Florian Silbereisen war zehn Jahre mit Schlagerkollegin Helene Fischer zusammen. Im Jahr 2018 trennten sich die beiden
Florian Silbereisen war zehn Jahre mit Schlagerkollegin Helene Fischer zusammen. Im Jahr 2018 trennten sich die beidenBild: dpa / Jens Kalaene

"DSDS"-Start: Florian Silbereisen will "die nächste Helene" Fischer finden

10.01.2022, 16:00

Florian Silbereisen wird der neue Chef-Juror bei "DSDS" – nachdem Dieter Bohlen seinen Platz mehr oder weniger freiwillig geräumt hatte. Ein wenig "DSDS"-Luft konnte Silbereisen bereits 2020 als Gastjuror schnuppern. Ab dem 22. Januar geht die neue Staffel bei RTL los. Nach nun 20 Jahren will der Sender das Format "familienfreundlicher" gestalten – und da soll eben Silbereisen mit seiner TV-Erfahrung vor allem bei den Öffentlich-Rechtlichen Abhilfe schaffen. Der "Bild am Sonntag" erzählte er, dass er sich jetzt schon auf die bevorstehende Zeit freue, obwohl er wisse, dass er auf dem "derzeit gefährlichsten Schleudersitz im deutschen Fernsehen" Platz nimmt.

Toby Gad, Ilse DeLange und Florian Silbereisen bilden die neue "DSDS"-Jury.
Toby Gad, Ilse DeLange und Florian Silbereisen bilden die neue "DSDS"-Jury.Bild: dpa / Matthias Bein

Silbereisen will bei "DSDS" nicht nur Lob verteilen

Der 40-Jährige verriet bereits, dass es in der diesjährigen Staffel Sänger gäbe, die "Weltstar-Talente mitbringen". Selbst Jouroren-Kollege Toby Gad, welcher schon mit internationalen Stars wie Beyoncé und Shakira zusammengearbeitet hat, soll begeistert gewesen sein.

Silbereisen wisse, dass er Talente gut erkennen könne. Denn:

"Immerhin durfte ich in vielen ARD-Shows schon einige Stars auf dem Weg nach ganz oben begleiten – von Andreas Gabalier bis Helene Fischer. Ich hoffe, wir finden bei DSDS die nächste Helene!"

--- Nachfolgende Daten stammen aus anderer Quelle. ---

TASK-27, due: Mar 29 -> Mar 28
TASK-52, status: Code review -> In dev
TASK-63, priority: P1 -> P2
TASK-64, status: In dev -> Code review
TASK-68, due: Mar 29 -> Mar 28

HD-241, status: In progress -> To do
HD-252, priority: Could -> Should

Als Chefjuror sei er sich seiner Verantwortung bewusst und wisse, dass er fair sein müsse. "Wenn jemand kein Talent für die Bühne hat und einen falschen Weg eingeschlagen hat, muss man das deutlich sagen", sagte er der "Bild". "Ich werde klar und deutlich urteilen, aber ich werde auf gar keinen Fall verurteilen!" Etwas, das sein Vorgänger Bohlen allerdings nur zu gern tat. Schließlich sorgte der Pop-Titan immer wieder mit seinen Witzen auf Kosten anderer für Aufsehen.

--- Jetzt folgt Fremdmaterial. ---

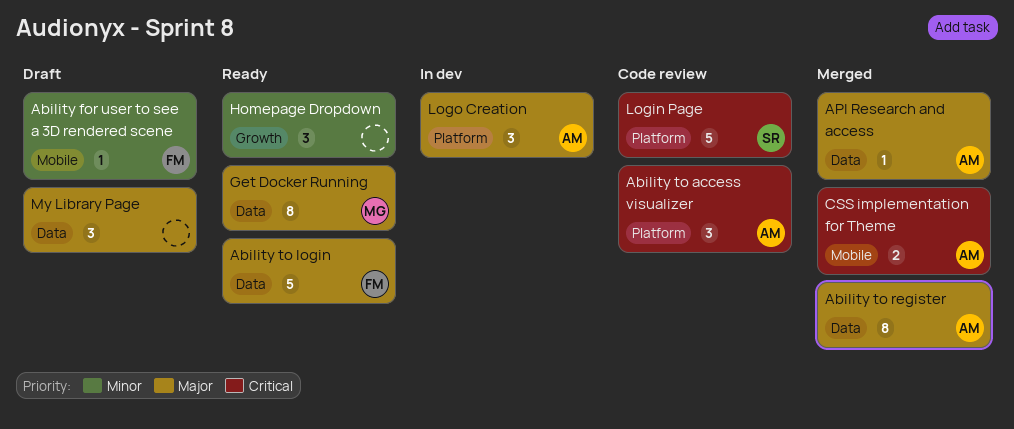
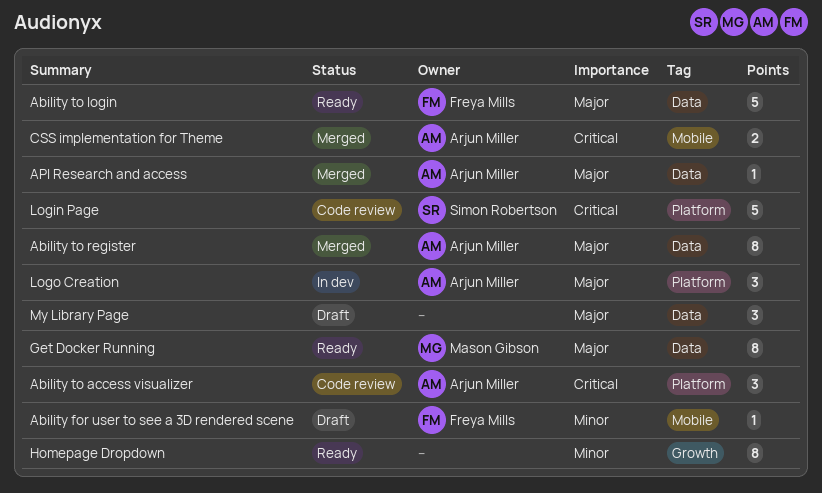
Homepage Dropdown, estimate: 3 -> 8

Silbereisen ist für "Shitstorm" gewappnet

Für Kritik wappnete er sich dennoch. "Die Quoten aller Castingshows gehen nach unten", wisse er. Außerdem trete er in Bohlens große Fußstapfen. Den Shitstorm habe er einkalkuliert. "DSDS war fast 20 Jahre lang Dieter Bohlen." Die Sendung müsse neue Fans gewinnen und sich neu erfinden – und das benötige Zeit und vor allem Geduld.